Potential Effects on the Celo Community
Validators: Validators have and will continue to play a critical role in the health of the Celo ecosystem. Validator responsibilities have traditionally included the ordering and processing of transactions, which is expected to continue. This proposal leverages Celo’s current validators and transforms them into the sequencers for the L2. Thanks to them, Celo will be based on one of the first (if not the first) decentralized sequencer and deliver 1-block finality on a L2. The one change for both validators and full node operators would be the need to also run an Ethereum node (or access to a trusted one) since any L2 node needs to observe the L1 (Ethereum) to derive the canonical chain.

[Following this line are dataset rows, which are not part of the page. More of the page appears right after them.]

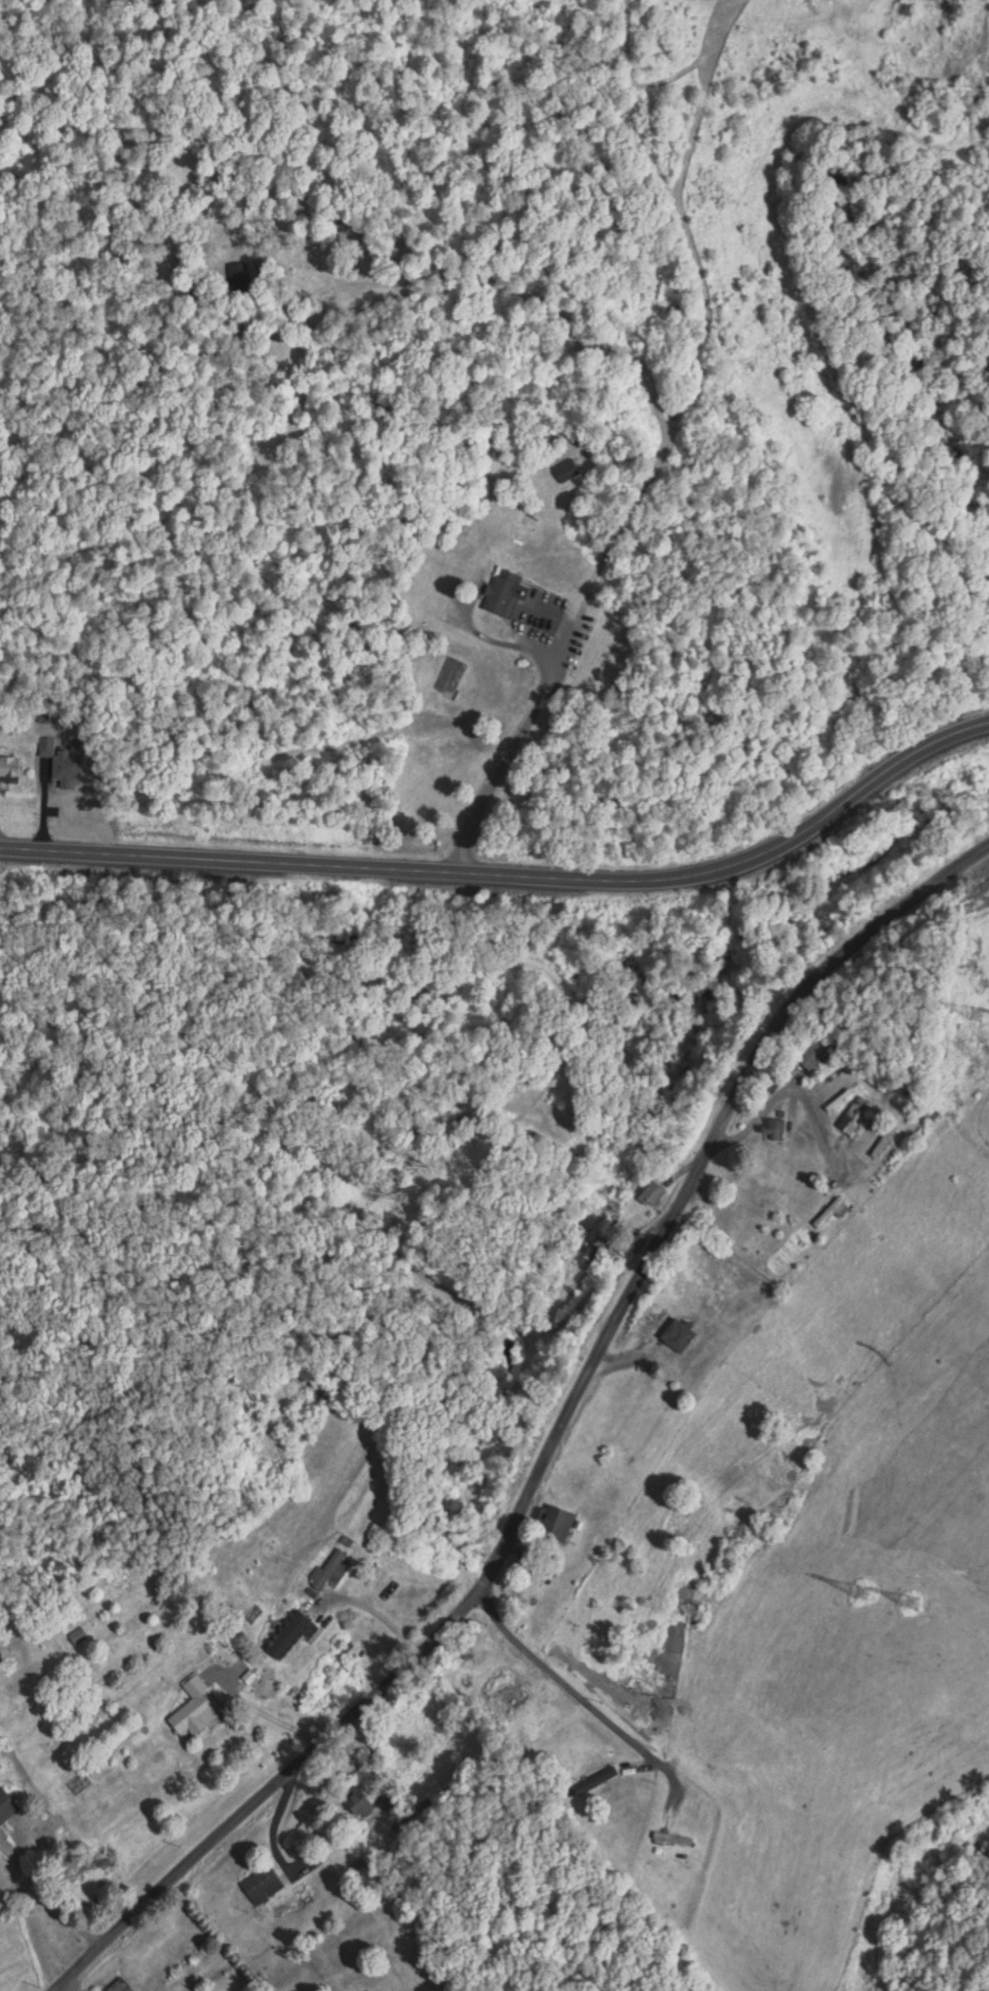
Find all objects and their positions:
building: (567, 470)
building: (505, 593)
road: (512, 750)
building: (63, 766)
building: (10, 768)
road: (514, 875)
building: (438, 992)
power tower: (979, 1008)
building: (817, 1050)
building: (879, 1080)
building: (855, 1114)
building: (775, 1127)
building: (884, 1140)
building: (652, 1193)
building: (830, 1212)
building: (638, 1241)
building: (679, 1334)
road: (557, 1445)
building: (556, 1519)
building: (330, 1569)
building: (863, 1590)
power tower: (865, 1593)
power tower: (916, 1603)
building: (299, 1621)
building: (78, 1634)
road: (568, 1688)
building: (510, 1695)
building: (195, 1707)
road: (265, 1710)
road: (371, 1763)
building: (596, 1779)
building: (7, 1805)
road: (272, 1828)
building: (673, 1838)
building: (263, 1883)
road: (46, 1893)
building: (125, 1990)

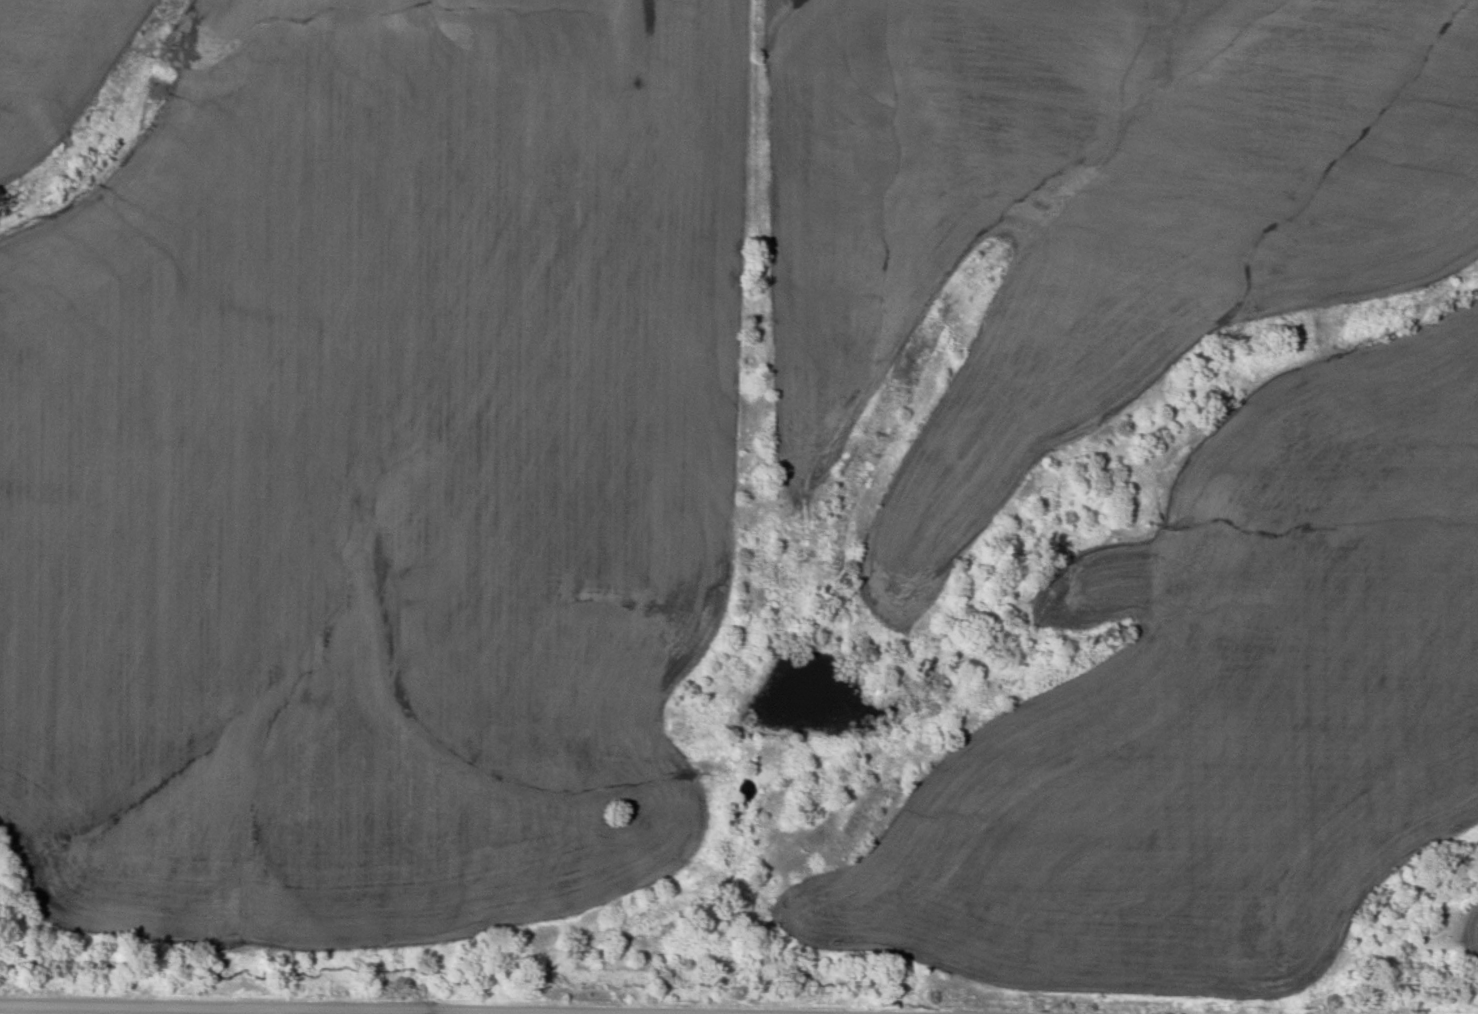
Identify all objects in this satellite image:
crop: (52, 68)
crop: (1084, 214)
crop: (371, 472)
crop: (1222, 710)
crop: (1470, 945)
road: (285, 1009)

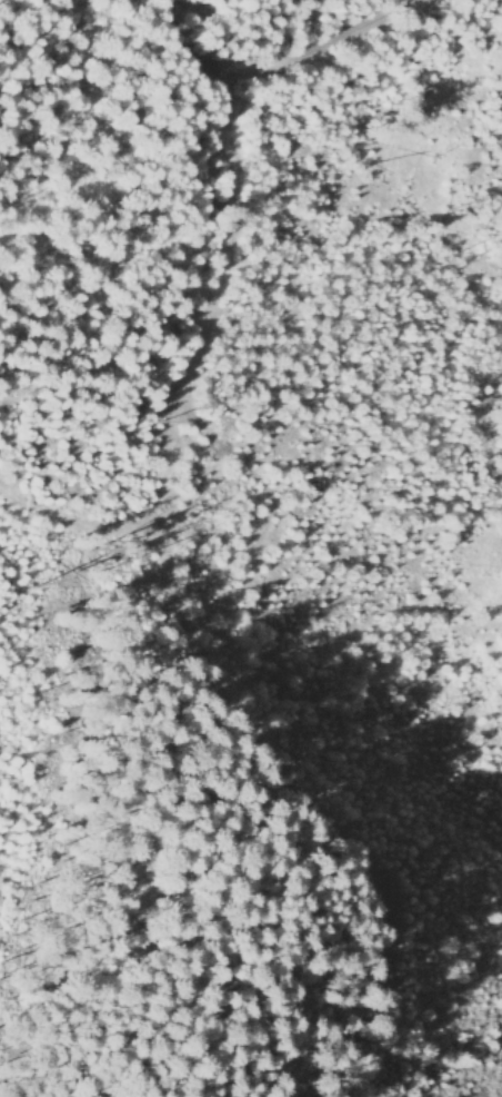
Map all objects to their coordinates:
road: (271, 62)
road: (188, 374)
road: (294, 765)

Developers: Developers should approach the upgrade with a similar mindset as if a hard fork upgrade was happening: no changes to what Celo offers them now, only some important improvements. First, besides having 1-block finality secured by Celo stake, there would also be a stronger (but slower) finality guarantee derived from Ethereum’s economic security and EigenDA security. Second, they’ll have access to a native bridge to Ethereum, increasing the composability of Celo dApps with Ethereum. Finally, an additional censorship resistance mechanism will allow Celo transactions to be posted directly into Ethereum to force their inclusion.
End users: End users will not notice any change. Gas fees would have immaterial changes due to the data availability layer of the proposed L2 being managed off-chain, reducing costs to align closely with Celo L1 gas fees and significantly lower than alternative L2s such as Optimism and zkSync. In addition, end users will benefit indirectly through the adoption of Ethereum’s security model in addition to Celo’s battle-tested Proof-of-Stake system.